- _What the task requires_:
Type out the records that follow, exactly as given.
━━━━━━━━━━━━━━━━━━━━
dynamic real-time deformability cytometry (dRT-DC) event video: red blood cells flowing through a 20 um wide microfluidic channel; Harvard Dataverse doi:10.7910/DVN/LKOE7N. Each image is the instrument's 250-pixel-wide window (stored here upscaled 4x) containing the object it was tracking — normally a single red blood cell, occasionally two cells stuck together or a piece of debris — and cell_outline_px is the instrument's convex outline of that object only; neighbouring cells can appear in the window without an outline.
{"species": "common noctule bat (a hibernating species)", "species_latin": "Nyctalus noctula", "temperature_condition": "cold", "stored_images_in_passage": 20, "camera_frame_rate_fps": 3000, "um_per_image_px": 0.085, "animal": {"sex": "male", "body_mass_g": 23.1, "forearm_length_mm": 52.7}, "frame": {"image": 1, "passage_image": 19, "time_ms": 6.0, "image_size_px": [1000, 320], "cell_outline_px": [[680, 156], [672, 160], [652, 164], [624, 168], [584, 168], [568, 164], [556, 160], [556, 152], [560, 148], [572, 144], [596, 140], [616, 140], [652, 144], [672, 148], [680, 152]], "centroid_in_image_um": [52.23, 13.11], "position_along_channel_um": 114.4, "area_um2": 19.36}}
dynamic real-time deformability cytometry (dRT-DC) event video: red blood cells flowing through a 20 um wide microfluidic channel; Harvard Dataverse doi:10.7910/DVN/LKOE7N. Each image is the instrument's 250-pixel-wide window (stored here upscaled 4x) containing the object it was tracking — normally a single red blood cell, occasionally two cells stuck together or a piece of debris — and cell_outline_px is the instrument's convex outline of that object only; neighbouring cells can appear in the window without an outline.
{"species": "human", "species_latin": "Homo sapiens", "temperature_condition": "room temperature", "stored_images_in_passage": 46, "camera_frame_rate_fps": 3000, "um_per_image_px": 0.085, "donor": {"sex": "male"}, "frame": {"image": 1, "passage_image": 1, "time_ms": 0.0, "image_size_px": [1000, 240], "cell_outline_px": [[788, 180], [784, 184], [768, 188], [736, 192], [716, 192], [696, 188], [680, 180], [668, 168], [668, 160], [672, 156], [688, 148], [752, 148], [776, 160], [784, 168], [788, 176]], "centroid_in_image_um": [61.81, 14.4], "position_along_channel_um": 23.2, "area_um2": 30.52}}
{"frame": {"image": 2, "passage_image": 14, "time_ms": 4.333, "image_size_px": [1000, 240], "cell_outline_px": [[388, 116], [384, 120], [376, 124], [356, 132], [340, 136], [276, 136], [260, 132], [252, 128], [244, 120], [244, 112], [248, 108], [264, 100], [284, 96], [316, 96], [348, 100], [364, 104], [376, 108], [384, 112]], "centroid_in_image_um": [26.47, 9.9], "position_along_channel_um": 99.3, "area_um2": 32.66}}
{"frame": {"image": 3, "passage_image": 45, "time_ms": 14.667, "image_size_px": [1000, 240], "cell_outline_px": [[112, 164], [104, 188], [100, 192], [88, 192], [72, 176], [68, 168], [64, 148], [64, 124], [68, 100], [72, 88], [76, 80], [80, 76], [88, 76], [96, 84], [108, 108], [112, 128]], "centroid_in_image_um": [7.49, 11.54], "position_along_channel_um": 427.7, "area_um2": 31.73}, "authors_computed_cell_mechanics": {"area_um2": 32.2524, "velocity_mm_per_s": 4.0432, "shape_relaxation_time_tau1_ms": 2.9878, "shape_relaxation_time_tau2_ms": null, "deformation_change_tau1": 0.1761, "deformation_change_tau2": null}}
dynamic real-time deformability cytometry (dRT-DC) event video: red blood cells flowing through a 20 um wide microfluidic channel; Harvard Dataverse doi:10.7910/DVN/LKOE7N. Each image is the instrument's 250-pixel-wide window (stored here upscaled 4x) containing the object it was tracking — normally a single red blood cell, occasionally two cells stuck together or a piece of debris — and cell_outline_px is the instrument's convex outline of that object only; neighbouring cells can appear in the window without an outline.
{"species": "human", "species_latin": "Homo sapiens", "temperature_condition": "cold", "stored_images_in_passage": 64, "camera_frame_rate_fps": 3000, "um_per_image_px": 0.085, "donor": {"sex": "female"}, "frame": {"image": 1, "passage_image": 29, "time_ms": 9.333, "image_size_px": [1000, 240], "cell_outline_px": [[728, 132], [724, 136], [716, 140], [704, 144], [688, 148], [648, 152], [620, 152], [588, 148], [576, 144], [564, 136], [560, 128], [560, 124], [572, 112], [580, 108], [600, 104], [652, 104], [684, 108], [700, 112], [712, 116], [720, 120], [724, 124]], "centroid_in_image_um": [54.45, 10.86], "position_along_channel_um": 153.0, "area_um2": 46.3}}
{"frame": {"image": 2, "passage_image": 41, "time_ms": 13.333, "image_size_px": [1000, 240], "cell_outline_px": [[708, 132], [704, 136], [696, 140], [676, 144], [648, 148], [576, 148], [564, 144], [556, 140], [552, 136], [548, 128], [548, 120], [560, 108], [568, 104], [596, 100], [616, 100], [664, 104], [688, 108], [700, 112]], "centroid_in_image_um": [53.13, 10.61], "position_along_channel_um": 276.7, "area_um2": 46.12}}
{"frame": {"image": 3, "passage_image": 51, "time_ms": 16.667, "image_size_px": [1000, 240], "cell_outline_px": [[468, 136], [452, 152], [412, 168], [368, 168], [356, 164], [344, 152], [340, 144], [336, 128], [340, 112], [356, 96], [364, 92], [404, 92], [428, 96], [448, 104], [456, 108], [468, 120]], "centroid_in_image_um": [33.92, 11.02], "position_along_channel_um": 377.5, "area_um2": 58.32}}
━━━━━━━━━━━━━━━━━━━━
- _Written response_:
dynamic real-time deformability cytometry (dRT-DC) event video: red blood cells flowing through a 20 um wide microfluidic channel; Harvard Dataverse doi:10.7910/DVN/LKOE7N. Each image is the instrument's 250-pixel-wide window (stored here upscaled 4x) containing the object it was tracking — normally a single red blood cell, occasionally two cells stuck together or a piece of debris — and cell_outline_px is the instrument's convex outline of that object only; neighbouring cells can appear in the window without an outline.
{"species": "common noctule bat (a hibernating species)", "species_latin": "Nyctalus noctula", "temperature_condition": "cold", "stored_images_in_passage": 20, "camera_frame_rate_fps": 3000, "um_per_image_px": 0.085, "animal": {"sex": "male", "body_mass_g": 23.1, "forearm_length_mm": 52.7}, "frame": {"image": 1, "passage_image": 19, "time_ms": 6.0, "image_size_px": [1000, 320], "cell_outline_px": [[680, 156], [672, 160], [652, 164], [624, 168], [584, 168], [568, 164], [556, 160], [556, 152], [560, 148], [572, 144], [596, 140], [616, 140], [652, 144], [672, 148], [680, 152]], "centroid_in_image_um": [52.23, 13.11], "position_along_channel_um": 114.4, "area_um2": 19.36}}
dynamic real-time deformability cytometry (dRT-DC) event video: red blood cells flowing through a 20 um wide microfluidic channel; Harvard Dataverse doi:10.7910/DVN/LKOE7N. Each image is the instrument's 250-pixel-wide window (stored here upscaled 4x) containing the object it was tracking — normally a single red blood cell, occasionally two cells stuck together or a piece of debris — and cell_outline_px is the instrument's convex outline of that object only; neighbouring cells can appear in the window without an outline.
{"species": "human", "species_latin": "Homo sapiens", "temperature_condition": "room temperature", "stored_images_in_passage": 46, "camera_frame_rate_fps": 3000, "um_per_image_px": 0.085, "donor": {"sex": "male"}, "frame": {"image": 1, "passage_image": 1, "time_ms": 0.0, "image_size_px": [1000, 240], "cell_outline_px": [[788, 180], [784, 184], [768, 188], [736, 192], [716, 192], [696, 188], [680, 180], [668, 168], [668, 160], [672, 156], [688, 148], [752, 148], [776, 160], [784, 168], [788, 176]], "centroid_in_image_um": [61.81, 14.4], "position_along_channel_um": 23.2, "area_um2": 30.52}}
{"frame": {"image": 2, "passage_image": 14, "time_ms": 4.333, "image_size_px": [1000, 240], "cell_outline_px": [[388, 116], [384, 120], [376, 124], [356, 132], [340, 136], [276, 136], [260, 132], [252, 128], [244, 120], [244, 112], [248, 108], [264, 100], [284, 96], [316, 96], [348, 100], [364, 104], [376, 108], [384, 112]], "centroid_in_image_um": [26.47, 9.9], "position_along_channel_um": 99.3, "area_um2": 32.66}}
{"frame": {"image": 3, "passage_image": 45, "time_ms": 14.667, "image_size_px": [1000, 240], "cell_outline_px": [[112, 164], [104, 188], [100, 192], [88, 192], [72, 176], [68, 168], [64, 148], [64, 124], [68, 100], [72, 88], [76, 80], [80, 76], [88, 76], [96, 84], [108, 108], [112, 128]], "centroid_in_image_um": [7.49, 11.54], "position_along_channel_um": 427.7, "area_um2": 31.73}, "authors_computed_cell_mechanics": {"area_um2": 32.2524, "velocity_mm_per_s": 4.0432, "shape_relaxation_time_tau1_ms": 2.9878, "shape_relaxation_time_tau2_ms": null, "deformation_change_tau1": 0.1761, "deformation_change_tau2": null}}
dynamic real-time deformability cytometry (dRT-DC) event video: red blood cells flowing through a 20 um wide microfluidic channel; Harvard Dataverse doi:10.7910/DVN/LKOE7N. Each image is the instrument's 250-pixel-wide window (stored here upscaled 4x) containing the object it was tracking — normally a single red blood cell, occasionally two cells stuck together or a piece of debris — and cell_outline_px is the instrument's convex outline of that object only; neighbouring cells can appear in the window without an outline.
{"species": "human", "species_latin": "Homo sapiens", "temperature_condition": "cold", "stored_images_in_passage": 64, "camera_frame_rate_fps": 3000, "um_per_image_px": 0.085, "donor": {"sex": "female"}, "frame": {"image": 1, "passage_image": 29, "time_ms": 9.333, "image_size_px": [1000, 240], "cell_outline_px": [[728, 132], [724, 136], [716, 140], [704, 144], [688, 148], [648, 152], [620, 152], [588, 148], [576, 144], [564, 136], [560, 128], [560, 124], [572, 112], [580, 108], [600, 104], [652, 104], [684, 108], [700, 112], [712, 116], [720, 120], [724, 124]], "centroid_in_image_um": [54.45, 10.86], "position_along_channel_um": 153.0, "area_um2": 46.3}}
{"frame": {"image": 2, "passage_image": 41, "time_ms": 13.333, "image_size_px": [1000, 240], "cell_outline_px": [[708, 132], [704, 136], [696, 140], [676, 144], [648, 148], [576, 148], [564, 144], [556, 140], [552, 136], [548, 128], [548, 120], [560, 108], [568, 104], [596, 100], [616, 100], [664, 104], [688, 108], [700, 112]], "centroid_in_image_um": [53.13, 10.61], "position_along_channel_um": 276.7, "area_um2": 46.12}}
{"frame": {"image": 3, "passage_image": 51, "time_ms": 16.667, "image_size_px": [1000, 240], "cell_outline_px": [[468, 136], [452, 152], [412, 168], [368, 168], [356, 164], [344, 152], [340, 144], [336, 128], [340, 112], [356, 96], [364, 92], [404, 92], [428, 96], [448, 104], [456, 108], [468, 120]], "centroid_in_image_um": [33.92, 11.02], "position_along_channel_um": 377.5, "area_um2": 58.32}}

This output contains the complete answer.